Em uma comunidade do município de Macuspana (Tabasco), um comando armado assassinou no sábado 12 pessoas, incluindo seis crianças e quatro mulheres, numa suposta punição contra um policial e sua família.

Em 2008 foram executados no México cerca de 120 policiais, segundo cifras oficiais, entre um total de mais de 5.300 assassinatos atribuidos ao crime organizado.

Outra matança ocorreu na madrugada deste domingo diante de um bar em Torreón, estado de Coahuila, quando um grupo de pistoleiros a bordo de três caminhonete crivou de balas as pessoas que deixaram o estabelecimento.

O repórter Jean Paul Ibarra López foi morto com uma bala em Iguala, Guerrero (sul), na noite de sexta-feira, quando ia cobrir um acidente de carro.

O México é um dos países mais perigosos para a imprensa. Em 2008 foram mortos cinco jornalistas num total de 45 crimes registrados entre 2000 e o ano passado, segundo as ONGs.

Além disso, no sábado foram encontrados os corpos decapitados de duas mulheres na Cidade do México.

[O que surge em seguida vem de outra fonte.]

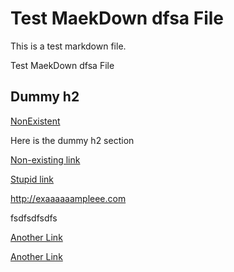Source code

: # Test MaekDown dfsa File

This is a test markdown file.

Test MaekDown dfsa File

## Dummy h2

[NonExistent](./myfile.md)

Here is the dummy h2 section

[Non-existing link](https://this-link-does-not-exist-indeed.com)

[Stupid link](https:://fsdfdsfsdf.com)

http://exaaaaaampleee.com

fsdfsdfsdfs

[Another Link](http://exaaaaaampleee.com)

[Another Link](http://exaaaaaampleee.com)
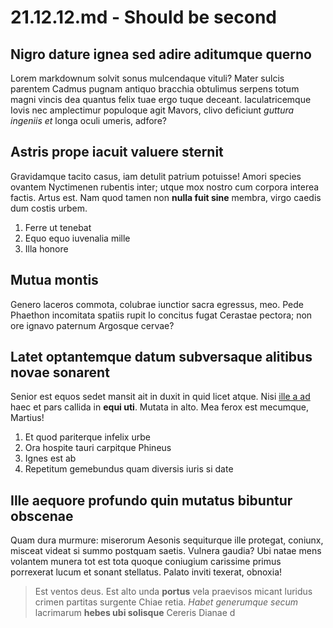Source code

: # 21.12.12.md - Should be second

## Nigro dature ignea sed adire aditumque querno

Lorem markdownum solvit sonus mulcendaque vituli? Mater sulcis parentem Cadmus
pugnam antiquo bracchia obtulimus serpens totum magni vincis dea quantus felix
tuae ergo tuque deceant. Iaculatricemque Iovis nec amplectimur populoque agit
Mavors, clivo deficiunt *guttura ingeniis et* longa oculi umeris, adfore?

## Astris prope iacuit valuere sternit

Gravidamque tacito casus, iam detulit patrium potuisse! Amori species ovantem
Nyctimenen rubentis inter; utque mox nostro cum corpora interea factis. Artus
est. Nam quod tamen non **nulla fuit sine** membra, virgo caedis dum costis
urbem.

1. Ferre ut tenebat
2. Equo equo iuvenalia mille
3. Illa honore

## Mutua montis

Genero laceros commota, colubrae iunctior sacra egressus, meo. Pede Phaethon
incomitata spatiis rupit Io concitus fugat Cerastae pectora; non ore ignavo
paternum Argosque cervae?

## Latet optantemque datum subversaque alitibus novae sonarent

Senior est equos sedet mansit ait in duxit in quid licet atque. Nisi [ille a
ad](http://manuiuravimus.io/) haec et pars callida in **equi uti**. Mutata in
alto. Mea ferox est mecumque, Martius!

1. Et quod pariterque infelix urbe
2. Ora hospite tauri carpitque Phineus
3. Ignes est ab
4. Repetitum gemebundus quam diversis iuris si date

## Ille aequore profundo quin mutatus bibuntur obscenae

Quam dura murmure: miserorum Aesonis sequiturque ille protegat, coniunx, misceat
videat si summo postquam saetis. Vulnera gaudia? Ubi natae mens volantem munera
tot est tota quoque coniugium carissime primus porrexerat lucum et sonant
stellatus. Palato inviti texerat, obnoxia!

> Est ventos deus. Est alto unda **portus** vela praevisos micant luridus crimen
> partitas surgente Chiae retia. *Habet generumque secum* lacrimarum **hebes ubi
> solisque** Cereris Dianae d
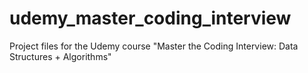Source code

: # udemy_master_coding_interview
Project files for the Udemy course "Master the Coding Interview: Data Structures + Algorithms"
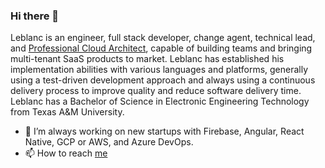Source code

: ### Hi there 👋

<!--
**leblancmeneses/leblancmeneses** is a ✨ _special_ ✨ repository because its `README.md` (this file) appears on your GitHub profile.

Here are some ideas to get you started:

- 🌱 I’m currently learning ...
- 👯 I’m looking to collaborate on ...
- 🤔 I’m looking for help with ...
- 😄 Pronouns: ...
- ⚡ Fun fact: ...
-->


Leblanc is an engineer, full stack developer, change agent, technical lead, and [Professional Cloud Architect](https://www.credential.net/a64b850a-f4f9-465a-b894-71c472d4cdad), capable of building teams and bringing multi-tenant SaaS products to market. Leblanc has established his implementation abilities with various languages and platforms, generally using a test-driven development approach and always using a continuous delivery process to improve quality and reduce software delivery time. Leblanc has a Bachelor of Science in Electronic Engineering Technology from Texas A&M University.

- 🚀 I’m always working on new startups with Firebase, Angular, React Native, GCP or AWS, and Azure DevOps. 
- 📫 How to reach [me](https://www.robusthaven.com/landing/how-much-does-modern-software-cost)

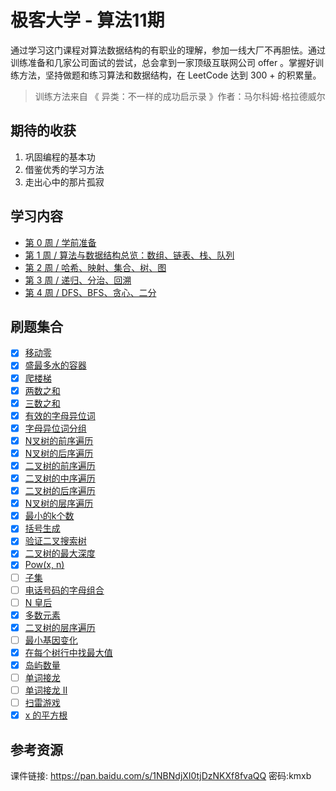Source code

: # 极客大学 - 算法11期

通过学习这门课程对算法数据结构的有职业的理解，参加一线大厂不再胆怯。通过训练准备和几家公司面试的尝试，总会拿到一家顶级互联网公司 offer 。掌握好训练方法，坚持做题和练习算法和数据结构，在 LeetCode 达到 300 + 的积累量。

> 训练方法来自 《 异类：不一样的成功启示录 》作者：马尔科姆·格拉德威尔

## 期待的收获

1. 巩固编程的基本功
2. 借鉴优秀的学习方法
3. 走出心中的那片孤寂

## 学习内容

- [第 0 周 / 学前准备](./Week_00/README.md)
- [第 1 周 / 算法与数据结构总览：数组、链表、栈、队列](./Week_01/README.md)
- [第 2 周 / 哈希、映射、集合、树、图](./Week_02/README.md)
- [第 3 周 / 递归、分治、回溯](./Week_03/README.md)
- [第 4 周 / DFS、BFS、贪心、二分](./Week_04/README.md)

## 刷题集合

- [x] [移动零](./leetcode/283_move-zeroes.md)
- [x] [盛最多水的容器](./leetcode/11_container-with-most-water.md)
- [x] [爬楼梯](./leetcode/70_climbing-stairs.md)
- [x] [两数之和](./leetcode/1_two-sum.md)
- [x] [三数之和](./leetcode/15_3sum.md)
- [x] [有效的字母异位词](./leetcode/242_valid-anagram.md)
- [x] [字母异位词分组](./leetcode/49_group-anagrams.md)
- [x] [N叉树的前序遍历](./leetcode/589_n-ary-tree-preorder-traversal.md)
- [x] [N叉树的后序遍历](./leetcode/509_n-ary-tree-postorder-traversal.md)
- [x] [二叉树的前序遍历](./leetcode/144_binary-tree-preorder-traversal.md)
- [x] [二叉树的中序遍历](./leetcode/94_binary-tree-inorder-traversal.md)
- [x] [二叉树的后序遍历](./leetcode/145_binary-tree-postorder-traversal.md)
- [x] [N叉树的层序遍历](./leetcode/429_n-ary-tree-level-order-traversal.md)
- [x] [最小的k个数](./leetcode/offer_40_zui-xiao-de-kge-shu-lcof.md)
- [x] [括号生成](./leetcode/22_generate-parentheses.md)
- [x] [验证二叉搜索树](./leetcode/98_validate-binary-search-tree.md)
- [x] [二叉树的最大深度](./leetcode/104_maximum-depth-of-binary-tree.md)
- [x] [Pow(x, n)](./leetcode/50_powx-n.md)
- [ ] [子集](./leetcode/78_subsets.md)
- [ ] [电话号码的字母组合](./leetcode/17_letter-combinations-of-a-phone-number.md)
- [ ] [N 皇后](./leetcode/51_n-queens.md)
- [x] [多数元素](./leetcode/169_submissions.md)
- [x] [二叉树的层序遍历](./leetcode/102_binary-tree-level-order-traversal.md)
- [ ] [最小基因变化](./leetcode/433_minimum-genetic-mutation.md)
- [x] [在每个树行中找最大值](./leetcode/515_find-largest-value-in-each-tree-row.md)
- [x] [岛屿数量](./leetcode/200_number-of-islands.md)
- [ ] [单词接龙](./leetcode/127_word-ladder.md)
- [ ] [单词接龙 II](./leetcode/126_word-ladder-ii.md)
- [ ] [扫雷游戏](./leetcode/529_minesweeper.md)
- [x] [x 的平方根](./leetcode/69_sqrtx.md)

## 参考资源

课件链接: https://pan.baidu.com/s/1NBNdjXI0tjDzNKXf8fvaQQ  密码:kmxb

Só em janeiro passado foram encontradas 20 pessoas decapitadas no México, segundo balanço da imprensa.

Por fim, no estado de Chihuahua (norte), o de maior índice de homicídios do país, foram executadas 20 pessoas desde a noite de sexta.

O governo federal atribui essa violência a uma luta entre os carteis de traficantes de drogas pelo controle das rotas para os Estados Unidos, o primeiro consumidor mundial.